Третьим — и единственным, кто действовал на основе своих предвидений, — был лорд Китченер, хотя он и не принимал участия в подготовке первоначальных планов. 4 августа его поспешно назначили военным министром, когда он уже собрался сесть на пароход и отплыть в Египет. Китченер, словно бы обратясь к бездонным глубинам неведомого оракула, предсказал, что война продлится три года. Своему недоверчивому коллеге он сказал: «Да, три года, для начала. Такая нация, как Германия, взявшись за это дело, бросит его лишь тогда, когда будет разбита наголову. А это потребует очень много времени. И ни одна живая душа не скажет, сколько именно».
Кроме Китченера, с первых дней пребывания на посту военного министра настаивавшего на подготовке многомиллионной армии для войны, которая будет длиться годами, никто не составлял планов, рассчитанных более чем на три-четыре месяца. В Германии идея молниеносной войны вызывала уверенность в том, что благодаря быстроте кампании военное вмешательство Англии не будет иметь значения.

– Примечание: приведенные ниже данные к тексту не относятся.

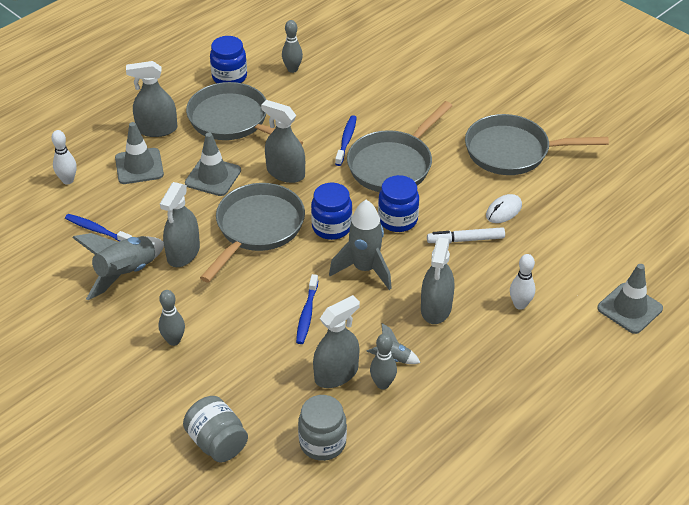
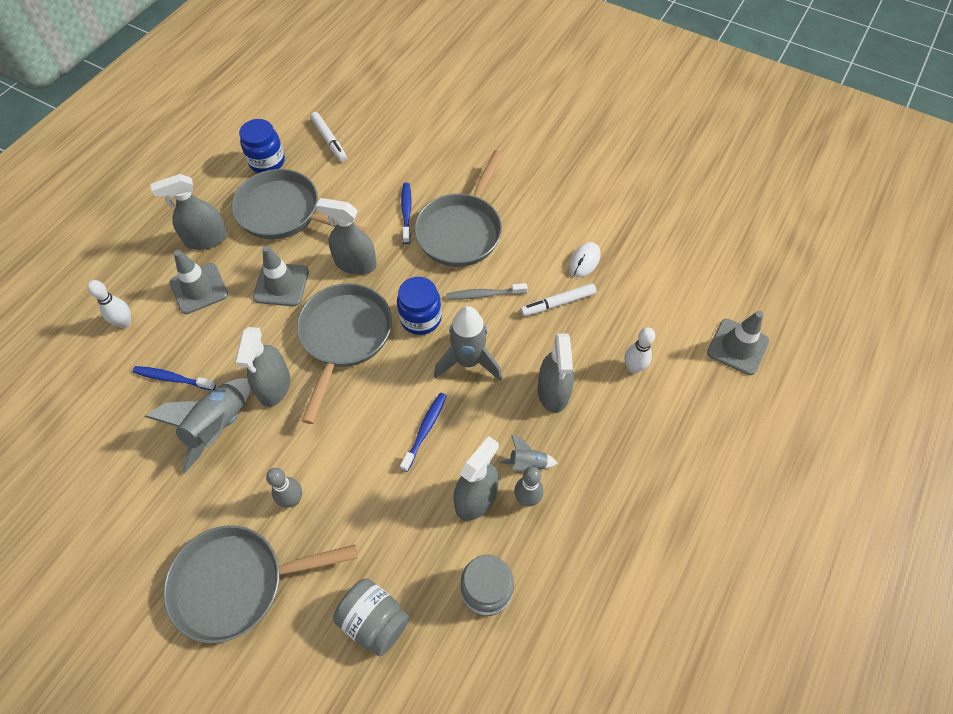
camera: 15 degrees left, 15 degrees up
grey bowling pin [282,20,303,73] -> white marker [310,112,347,162]
blue toothbrush [296,274,318,344] -> blue toothbrush turned 150 degrees counterclockwise [400,393,447,472]
blue jar [378,175,419,232] -> grey toothbrush [446,283,528,300]
grey pan [465,114,609,175] -> grey pan moved to [163,525,357,643]

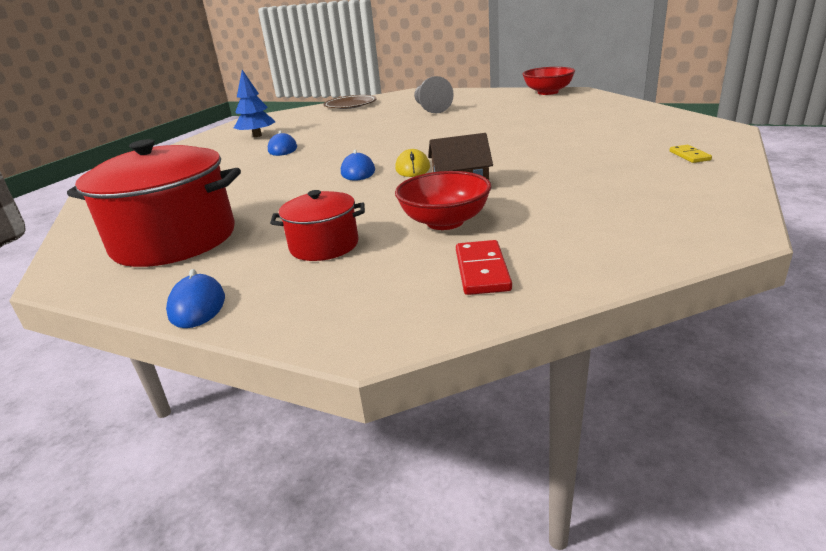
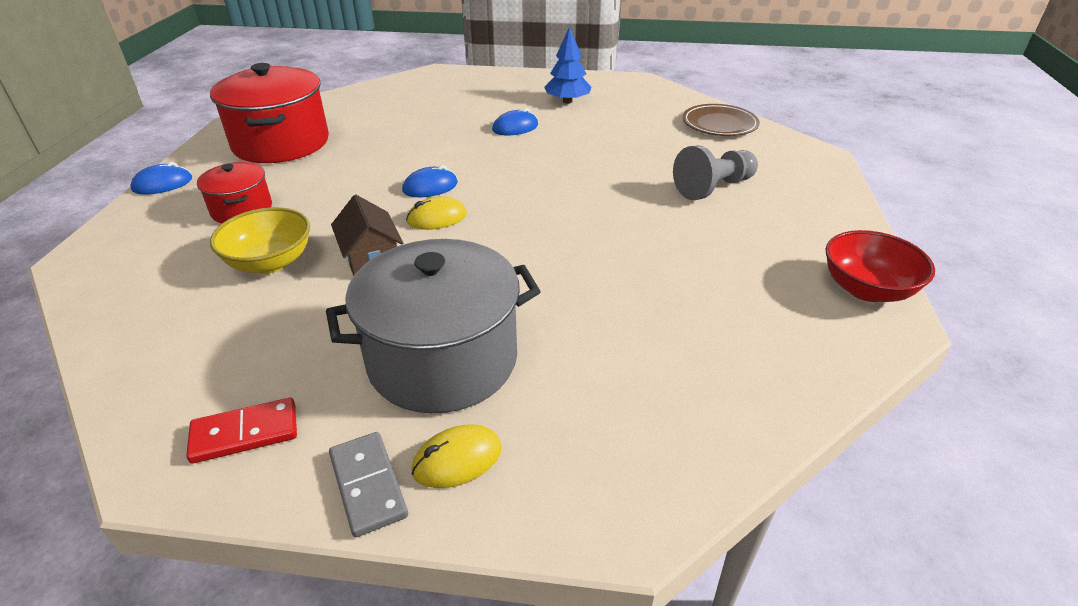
camera: 70 degrees right, 10 degrees up
red bowl [395,171,491,230] -> yellow bowl [210,207,310,274]
red domino [456,240,512,295] -> red domino moved to [186,397,297,464]
yellow domino [670,145,712,163] -> yellow mouse [411,424,502,488]
none -> grey pot [326,239,541,413]
none -> grey domino [329,432,408,537]

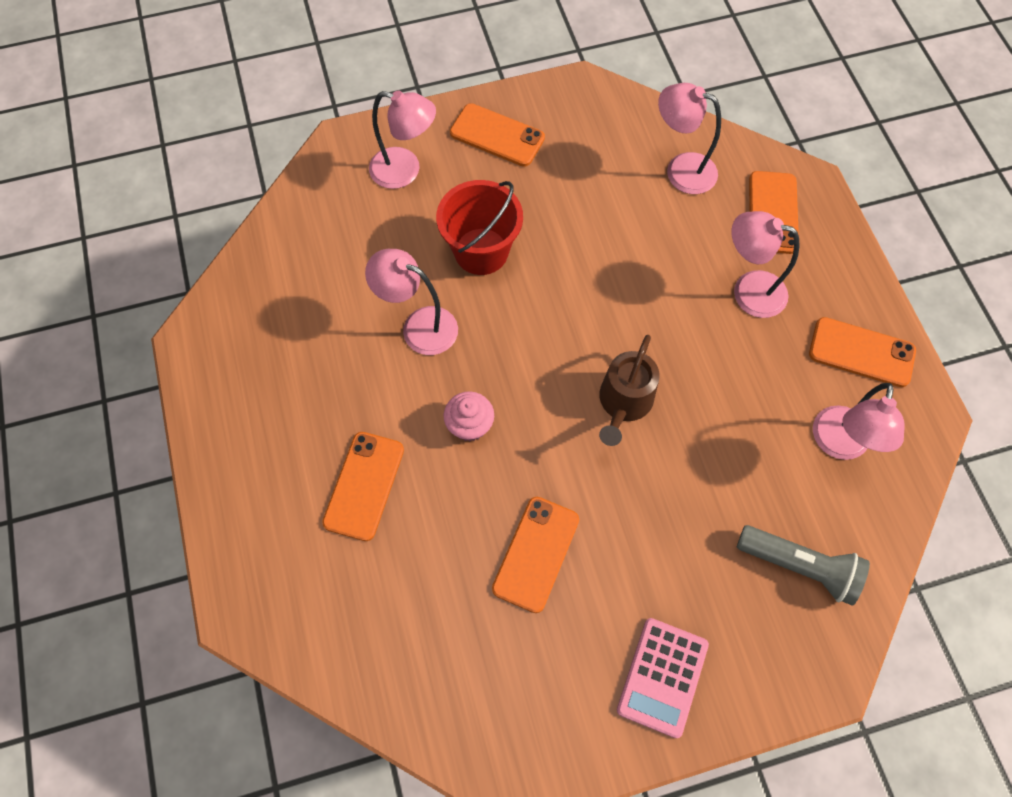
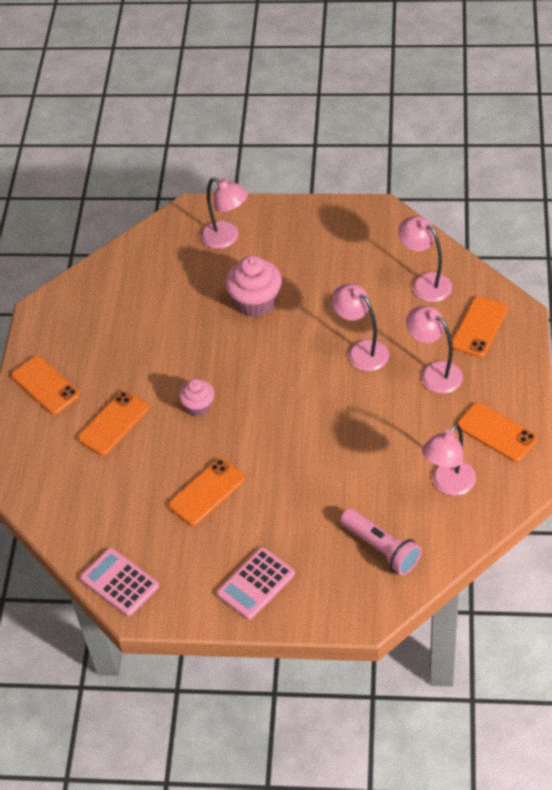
camera: 25 degrees right, 15 degrees down
pink lamp [365,249,458,355] -> pink lamp moved to [332,284,389,371]
red bucket [436,180,523,275] -> pink cupcake [225,255,282,317]
orange phone [450,103,545,167] -> orange phone moved to [11,356,80,415]
brown watering can [599,335,660,446] -> none
grey flashlight [737,525,870,606] -> pink flashlight [340,508,422,575]
none -> pink calculator [80,548,159,616]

«Если бы кто-нибудь сказал мне заранее, что Англия поднимет оружие против нас!» — стенал кайзер однажды за обедом в ставке, когда война уже разгорелась. Прозвучал чей-то несмелый голос: «Меттерних», имея в виду германского посла в Лондоне, который в 1912 году был уволен со своего поста за надоедливую привычку твердить о том, что усиление германского флота приведет к столкновению с Англией не позднее 1915 года. Холдейн заявил кайзеру в 1912 году, что Англия никогда не согласится с тем, что французские порты на побережье пролива Ла-Манш могут оказаться в руках Германии, и напомнил ему также о договорных обязательствах в отношении Бельгии. В 1912 году принц Генрих Прусский в упор спросил своего двоюродного брата короля Георга: «В случае войны между Германией и Австрией, с одной стороны, и Францией и Россией — с другой, выступит ли Англия в поддержку двух последних упомянутых держав?» Король Георг ответил: «Без сомнения да, но при определенных обстоятельствах».
Несмотря на все предупреждения, кайзер отказывался верить этим сведениям, хотя, как он знал, они были достоверными. По свидетельству одного из его приближенных, предоставив Австрии свободу действий 5 июля, он вернулся на яхту, «убежденный» в нейтралитете Англии. Его два приятеля со студенческих дней в Бонне — Бетман и Ягов, которых на государственные посты кайзер назначил лишь в силу своей сентиментальной слабости к собратьям по студенческой корпорации, носившим черно-белые ленты и обращавшимся друг к другу на «ты», — периодически утешали себя взаимными заверениями в нейтралитете Англии, уподобляясь перебирающим четки набожным католикам.